▸ About this exercise
Echo the lines from the one containing "Give the gift of" to the one containing "spoiling your family and friends.", both included.

▸ Transcribed page text
■ ■ ■ ■ ■

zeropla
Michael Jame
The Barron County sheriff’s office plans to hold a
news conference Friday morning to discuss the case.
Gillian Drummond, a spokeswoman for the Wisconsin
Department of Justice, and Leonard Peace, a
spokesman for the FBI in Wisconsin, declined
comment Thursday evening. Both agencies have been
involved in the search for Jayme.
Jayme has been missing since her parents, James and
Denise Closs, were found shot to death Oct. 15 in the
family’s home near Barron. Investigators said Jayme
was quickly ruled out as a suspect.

■ ■ ■ ■ ■

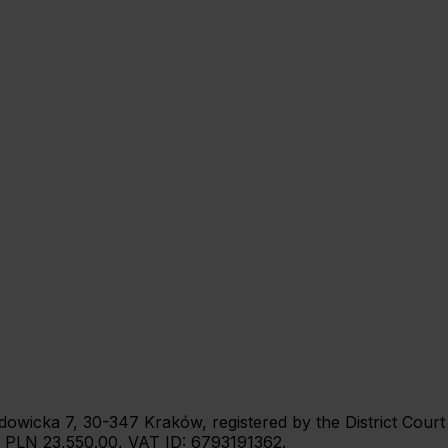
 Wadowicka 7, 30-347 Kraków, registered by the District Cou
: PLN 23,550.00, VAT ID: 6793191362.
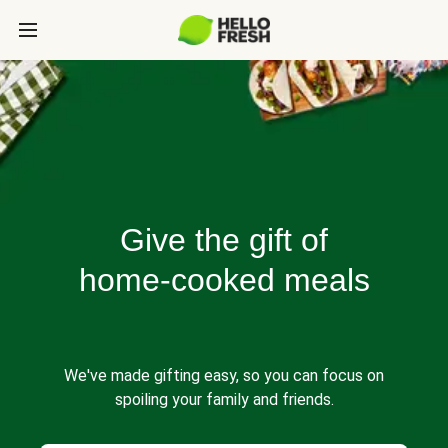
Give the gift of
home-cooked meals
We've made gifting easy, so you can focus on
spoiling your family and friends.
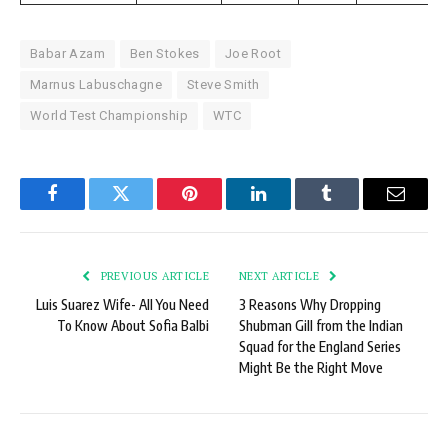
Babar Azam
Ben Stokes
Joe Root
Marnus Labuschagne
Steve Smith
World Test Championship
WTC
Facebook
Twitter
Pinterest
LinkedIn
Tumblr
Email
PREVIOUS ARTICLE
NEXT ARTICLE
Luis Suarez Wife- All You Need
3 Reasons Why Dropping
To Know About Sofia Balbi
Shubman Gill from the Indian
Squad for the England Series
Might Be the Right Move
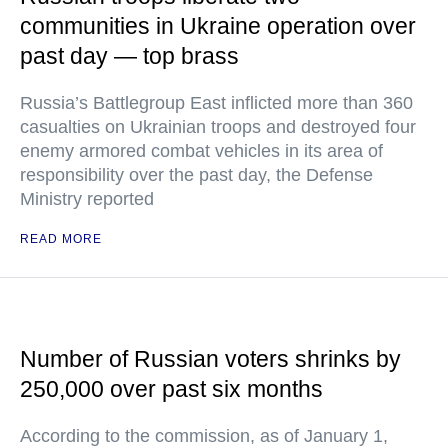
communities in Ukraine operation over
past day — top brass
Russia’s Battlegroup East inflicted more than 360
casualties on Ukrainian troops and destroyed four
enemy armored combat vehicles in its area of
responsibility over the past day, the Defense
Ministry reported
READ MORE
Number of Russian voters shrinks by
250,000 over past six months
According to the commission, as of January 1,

■ ■ ■ ■ ■

▸ Your response
Give the gift of
home-cooked meals
We've made gifting easy, so you can focus on
spoiling your family and friends.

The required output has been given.